Land reclamation in Macau from 1555 to 2011

Until early 20th century, the Macau peninsula was dotted with small farms on its northern area, beyond the walls protecting the city. Currently, in the Macau peninsula, no arable land, natural pastures or woodland exists and forests have been cleared and plant species have been subjected to profound changes. Coloane on the other hand, due to its later colonisation, still has its forests and is dotted with small farms, namely around the Coloane, Hac Sa and Ka Ho villages.

arable land: 0%

permanent crops: 0%

other: 100% (2011)

In 2010 plans were announced for an additional 3.5 square kilometres of land reclamation in Macau, to be carried out over five years and divided into six phases.

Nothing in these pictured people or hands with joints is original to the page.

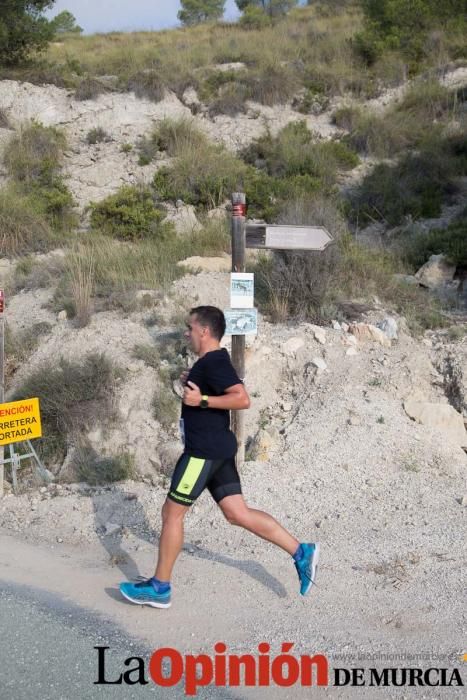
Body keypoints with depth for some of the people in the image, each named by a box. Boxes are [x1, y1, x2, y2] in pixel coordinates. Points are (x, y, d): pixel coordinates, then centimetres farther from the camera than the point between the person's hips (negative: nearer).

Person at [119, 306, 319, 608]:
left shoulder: (214, 362, -17)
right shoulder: (213, 361, 14)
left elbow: (242, 399, -26)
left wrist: (201, 400, -25)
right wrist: (193, 383, 15)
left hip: (204, 451, -10)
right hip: (217, 448, 10)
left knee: (172, 513, 1)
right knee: (238, 513, 9)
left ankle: (160, 587, 12)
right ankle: (301, 552, 8)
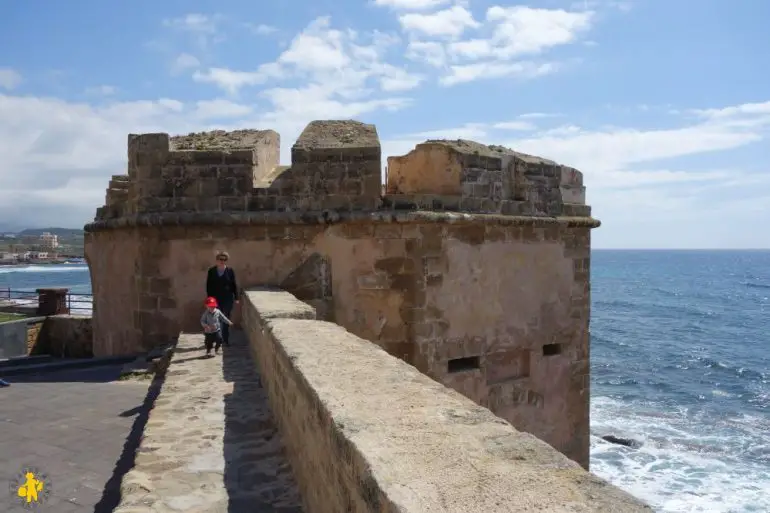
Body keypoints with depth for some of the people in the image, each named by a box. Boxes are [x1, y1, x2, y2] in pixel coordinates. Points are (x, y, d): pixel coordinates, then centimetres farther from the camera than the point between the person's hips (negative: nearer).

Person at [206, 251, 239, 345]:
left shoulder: (230, 271, 0)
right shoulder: (211, 271, 2)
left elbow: (234, 285, 3)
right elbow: (208, 285, 5)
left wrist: (236, 298, 1)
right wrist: (209, 297, 0)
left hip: (227, 299, 0)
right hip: (215, 299, 0)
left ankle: (226, 339, 10)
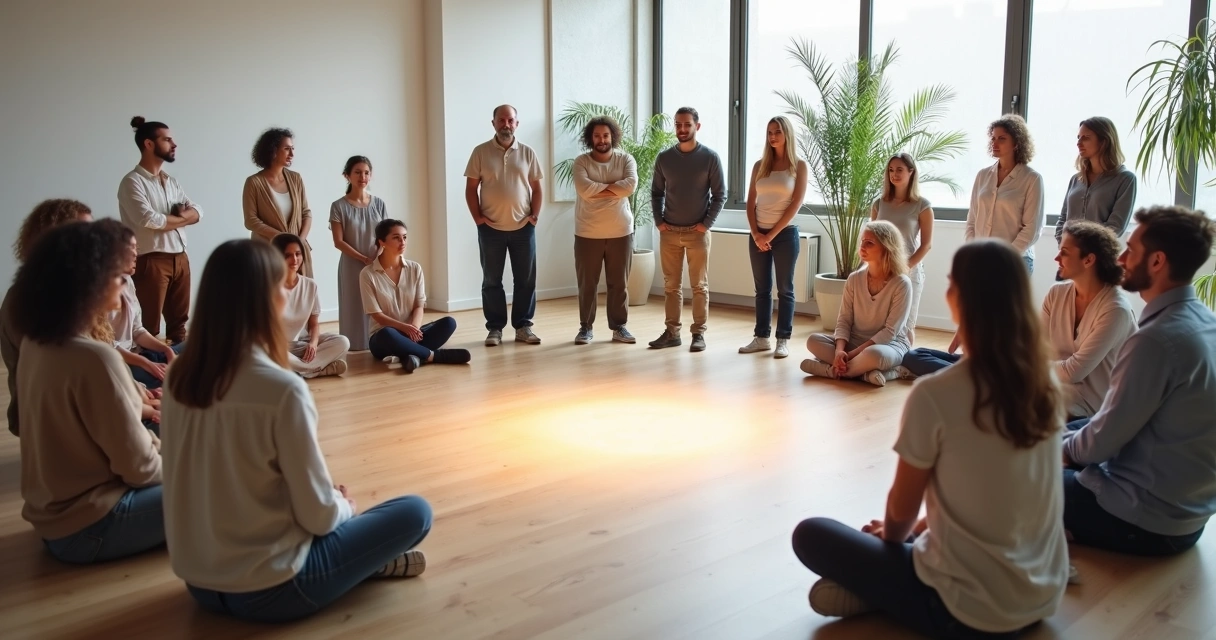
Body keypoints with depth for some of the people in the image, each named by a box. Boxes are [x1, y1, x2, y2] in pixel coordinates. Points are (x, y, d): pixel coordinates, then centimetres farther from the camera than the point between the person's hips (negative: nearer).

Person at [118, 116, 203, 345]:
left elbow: (196, 213, 8)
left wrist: (166, 220, -11)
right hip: (152, 261, -7)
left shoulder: (171, 181, 16)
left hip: (180, 258, 8)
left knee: (179, 323, 14)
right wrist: (180, 217, -4)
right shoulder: (133, 181, -8)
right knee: (150, 328, -1)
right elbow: (149, 220, -20)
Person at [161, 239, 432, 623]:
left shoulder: (179, 379, -3)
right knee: (414, 513, 5)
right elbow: (318, 516, -17)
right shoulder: (283, 390, -24)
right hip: (268, 591, -7)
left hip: (199, 583, 7)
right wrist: (344, 505, 6)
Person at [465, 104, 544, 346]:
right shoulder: (481, 152, 0)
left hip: (523, 227, 1)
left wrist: (535, 215, -4)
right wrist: (477, 217, -7)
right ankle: (495, 328, 14)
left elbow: (536, 188, 7)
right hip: (491, 228, -1)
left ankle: (523, 326, 16)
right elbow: (471, 188, 1)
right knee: (492, 280, 5)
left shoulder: (527, 153, 5)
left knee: (526, 279, 5)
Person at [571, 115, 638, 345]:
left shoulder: (625, 159, 1)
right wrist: (613, 188, -13)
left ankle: (619, 327, 18)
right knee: (587, 283, 6)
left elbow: (630, 185, -17)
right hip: (588, 233, -1)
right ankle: (585, 327, 17)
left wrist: (599, 188, -15)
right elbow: (584, 189, -19)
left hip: (620, 231, 1)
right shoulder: (581, 162, -3)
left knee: (619, 283, 8)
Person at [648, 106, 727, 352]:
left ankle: (699, 333, 8)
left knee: (699, 286, 2)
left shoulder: (710, 157, -3)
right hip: (669, 232, 3)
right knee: (671, 285, 7)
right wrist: (658, 221, 0)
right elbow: (656, 193, 12)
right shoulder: (664, 158, 4)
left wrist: (706, 223, -9)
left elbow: (719, 195, -2)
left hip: (697, 232, -3)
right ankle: (672, 332, 14)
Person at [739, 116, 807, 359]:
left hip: (785, 234, -3)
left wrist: (771, 234, -11)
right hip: (758, 234, 4)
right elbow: (750, 203, 7)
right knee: (762, 289, 8)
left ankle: (783, 340, 5)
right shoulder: (760, 165, 9)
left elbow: (795, 205, -7)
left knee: (784, 289, 1)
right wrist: (756, 233, -7)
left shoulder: (799, 166, -1)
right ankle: (761, 337, 14)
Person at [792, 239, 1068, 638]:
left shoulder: (934, 394, -21)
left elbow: (901, 509, -7)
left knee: (811, 536, 9)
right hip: (1044, 596, 6)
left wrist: (891, 536, 15)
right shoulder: (1044, 385, -2)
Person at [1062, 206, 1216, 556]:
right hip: (1186, 506, 9)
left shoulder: (1157, 338, -27)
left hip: (1148, 520, -9)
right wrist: (1069, 436, 9)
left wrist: (1064, 447, 1)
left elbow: (1102, 441, -19)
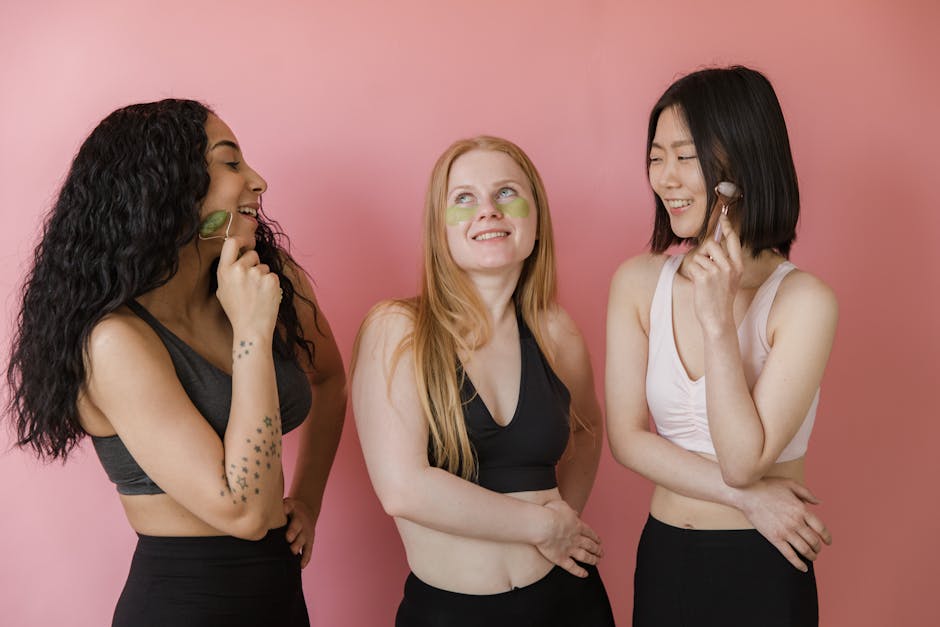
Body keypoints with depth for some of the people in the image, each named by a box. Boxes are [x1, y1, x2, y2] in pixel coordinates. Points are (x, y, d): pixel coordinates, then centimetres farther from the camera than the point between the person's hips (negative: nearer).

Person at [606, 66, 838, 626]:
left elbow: (744, 461, -20)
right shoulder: (637, 282, -4)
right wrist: (746, 497, -14)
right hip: (663, 557, 3)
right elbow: (626, 438, -5)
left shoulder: (803, 300, -16)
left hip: (764, 570, -3)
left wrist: (717, 318, -25)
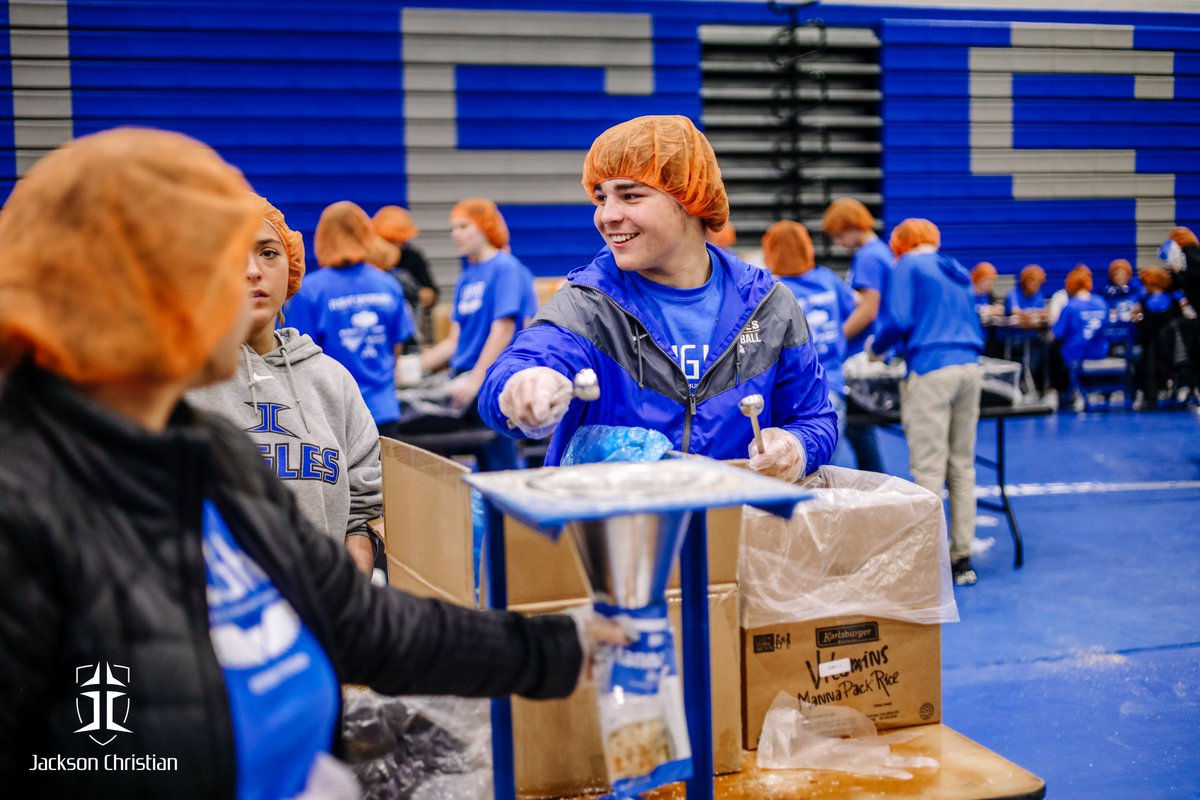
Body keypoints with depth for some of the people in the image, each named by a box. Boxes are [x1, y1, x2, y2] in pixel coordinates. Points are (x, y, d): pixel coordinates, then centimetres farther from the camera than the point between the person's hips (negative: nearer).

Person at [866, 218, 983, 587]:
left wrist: (875, 348, 9)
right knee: (962, 466, 10)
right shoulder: (957, 271, 22)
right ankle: (962, 559, 15)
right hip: (970, 367, 7)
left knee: (928, 468, -6)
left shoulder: (908, 266, 2)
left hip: (931, 371, -7)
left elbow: (897, 321, -10)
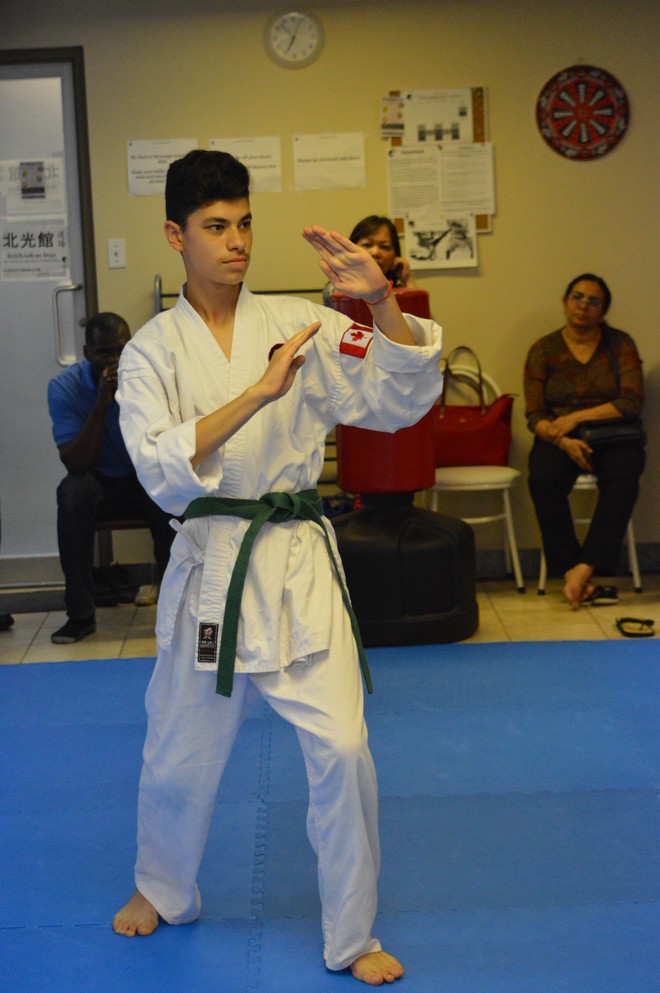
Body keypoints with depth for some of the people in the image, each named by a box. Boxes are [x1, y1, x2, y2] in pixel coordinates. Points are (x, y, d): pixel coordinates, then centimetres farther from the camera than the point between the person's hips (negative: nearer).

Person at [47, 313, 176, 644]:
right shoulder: (65, 387, -15)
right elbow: (75, 465, -23)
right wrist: (101, 404, -32)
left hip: (148, 481, 0)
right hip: (101, 483, 0)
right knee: (72, 492, -32)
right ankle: (80, 614, -22)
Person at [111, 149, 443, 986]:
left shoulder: (300, 325, 1)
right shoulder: (153, 351, -1)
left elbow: (400, 400, -8)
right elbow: (162, 469, -17)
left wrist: (381, 300, -23)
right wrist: (259, 393, -26)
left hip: (299, 563, 0)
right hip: (208, 568, 0)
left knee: (341, 748, -6)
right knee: (180, 751, 14)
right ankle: (163, 891, 45)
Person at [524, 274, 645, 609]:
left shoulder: (620, 344, 5)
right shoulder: (543, 349, 5)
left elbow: (631, 402, -7)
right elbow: (535, 415, -1)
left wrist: (576, 417, -14)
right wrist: (563, 440, -21)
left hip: (611, 436, 0)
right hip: (559, 439, 0)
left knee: (623, 477, -35)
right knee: (543, 479, -33)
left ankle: (583, 569, -37)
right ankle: (576, 576, -29)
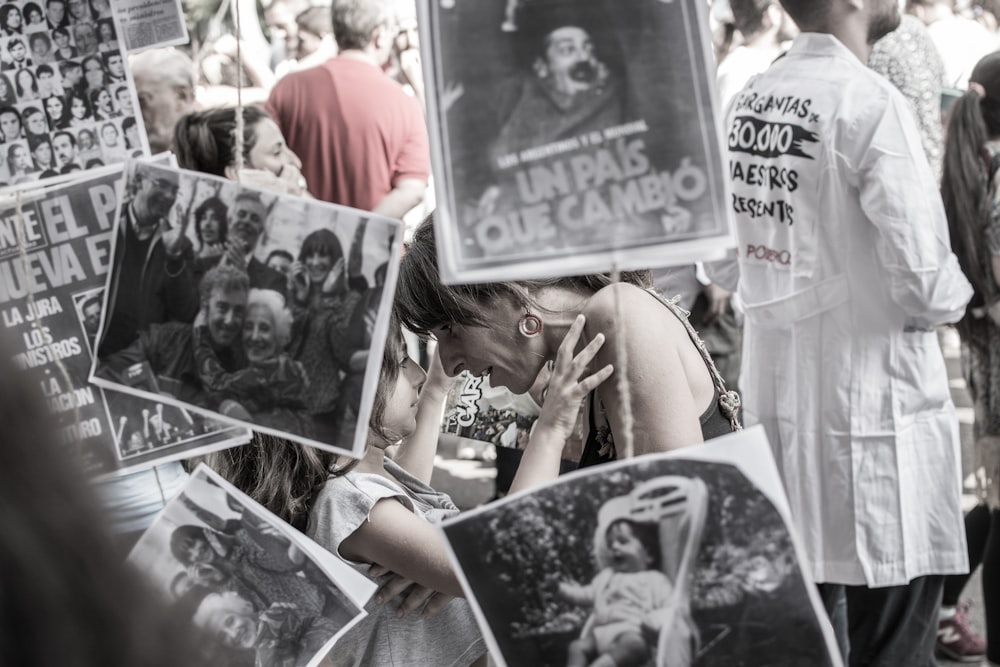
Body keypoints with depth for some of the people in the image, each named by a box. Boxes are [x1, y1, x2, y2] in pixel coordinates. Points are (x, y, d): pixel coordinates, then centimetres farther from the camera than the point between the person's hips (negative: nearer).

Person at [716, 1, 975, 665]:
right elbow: (924, 281, -19)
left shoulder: (747, 102, 5)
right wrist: (953, 292, 1)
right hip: (871, 411, -7)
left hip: (774, 403, 7)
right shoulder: (869, 102, -16)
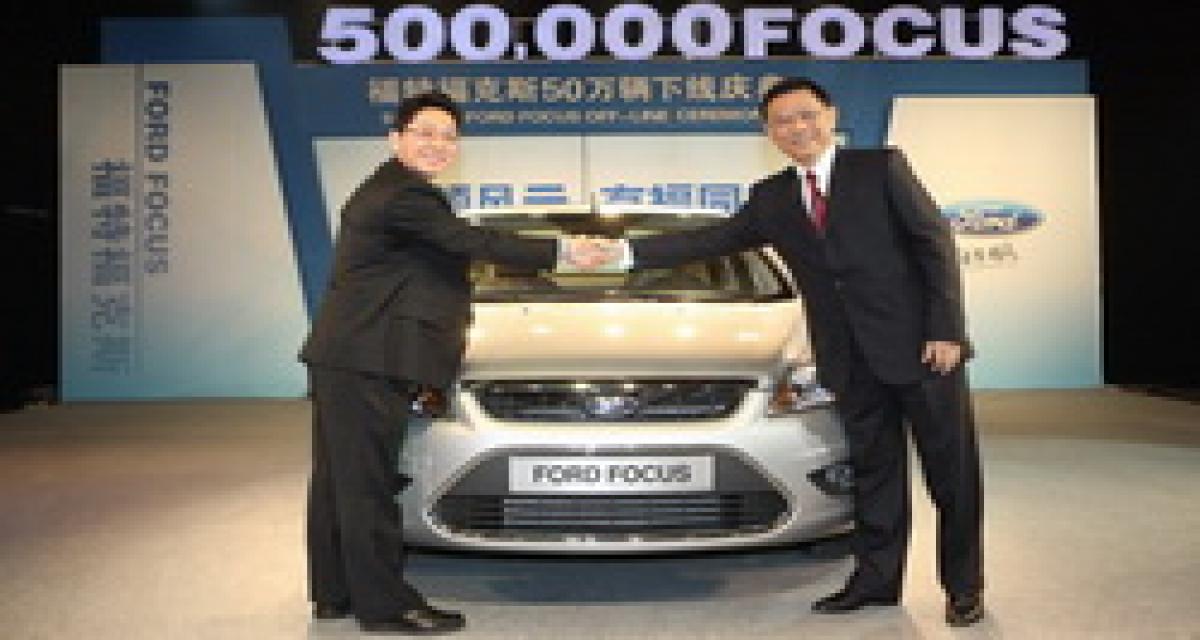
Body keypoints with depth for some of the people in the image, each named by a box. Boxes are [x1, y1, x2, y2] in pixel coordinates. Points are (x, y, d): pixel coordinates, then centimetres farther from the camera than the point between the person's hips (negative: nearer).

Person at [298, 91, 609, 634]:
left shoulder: (380, 191, 20)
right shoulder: (404, 195, -14)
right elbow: (473, 243, -18)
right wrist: (559, 250, -11)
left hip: (342, 359, 11)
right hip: (364, 363, -11)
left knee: (336, 479, 14)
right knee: (367, 483, -5)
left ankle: (331, 594, 24)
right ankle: (385, 604, 3)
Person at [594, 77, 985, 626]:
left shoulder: (880, 167, -3)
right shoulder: (770, 199, 10)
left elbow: (936, 243, -5)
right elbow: (710, 240, 6)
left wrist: (946, 331, -12)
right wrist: (627, 251, -4)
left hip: (921, 348, -3)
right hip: (853, 360, 4)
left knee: (952, 473, 6)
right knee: (874, 472, 12)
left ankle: (964, 587, 21)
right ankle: (875, 579, 22)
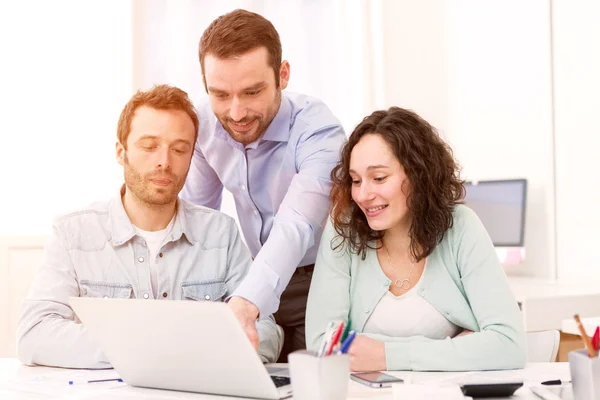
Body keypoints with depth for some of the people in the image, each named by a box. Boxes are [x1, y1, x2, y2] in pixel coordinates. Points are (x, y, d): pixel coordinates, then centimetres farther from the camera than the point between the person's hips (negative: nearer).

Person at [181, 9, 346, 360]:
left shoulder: (319, 132, -24)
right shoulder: (205, 123, -7)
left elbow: (295, 228, -40)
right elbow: (194, 213, 6)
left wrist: (245, 305, -56)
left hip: (317, 285, -4)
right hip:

These areas cover an area east of the Outer Harbour Ferry Terminal, an area south of Avenida Sun Yat Sen, and the north side of Taipa Island.

The change of total area of Macau (in km square) since the year of 1912:
- Note
- - not included in "Total area of Macau"

| Year | Area of Macau Peninsula | Area of Taipa | Area of Coloane | Area of Cotai | Total area of Macau | Area of UM Hengqin* |
|---|---|---|---|---|---|---|
| 1912 | 3.4* | 2.3 | 5.9 | — | 11.6 | — |
| 1936 | 5.2 | 2.6 | 6.0 | — | 13.8 | — |
| 1957 | 5.5 | 3.3 | 6.3 | — | 15.1 | — |
| 1986 | 5.8 | 3.7 | 7.1 | — | 16.6 | — |
| 1991 | 6.5 | 4.0 | 7.6 | — | 18.1 | — |
| 1996 | 7.7 | 5.8 | 7.6 | — | 21.3 | — |
| 1999 | 7.8 | 6.2 | 7.6 | 2.2 | 23.8 | — |
| 2000 | 8.5 | 6.2 | 7.6 | 3.1 | 25.4 | — |
| 2001 | 8.5 | 6.2 | 7.6 | 3.5 | 25.8 | — |
| 2002 | 8.5 | 6.2 | 7.6 | 4.5 | 26.8 | — |
| 2003 | 8.7 | 6.2 | 7.6 | 4.7 | 27.3 | — |
| 2004 | 8.8 | 6.4 | 7.6 | 4.7 | 27.5 | — |
| 2005 | 8.9 | 6.5 | 7.6 | 5.2 | 28.2 | — |
| 2006 | 9.3 | 6.5 | 7.6 | 5.2 | 28.6 | — |
| 2007–08 | 9.3 | 6.7 | 7.6 | 5.6 | 29.2 | — |
| 2009 | 9.3 | 6.8 | 7.6 | 5.8 | 29.5 | — |
| 2010 | 9.3 | 6.8 | 7.6 | 6.0* | 29.7 | — |
| 2011–12 | 9.3 | 7.4 | 7.6 | 5.6 | 29.9 | — |
| 2013–14 | 9.3 | 7.6 | 7.6 | 5.8 | 30.3 | 1.0 |
| 2015 (Sept.) | 9.3 | 7.6 | 7.6 | 5.9 | 30.4 | 1.0 |

==Environmental factors==
Dense urban environment.

Geography – note: essentially urban; three bridges connect the two islands of Coloane and Taipa to the peninsula on mainland, and an isthmus connects Coloane and Taipa.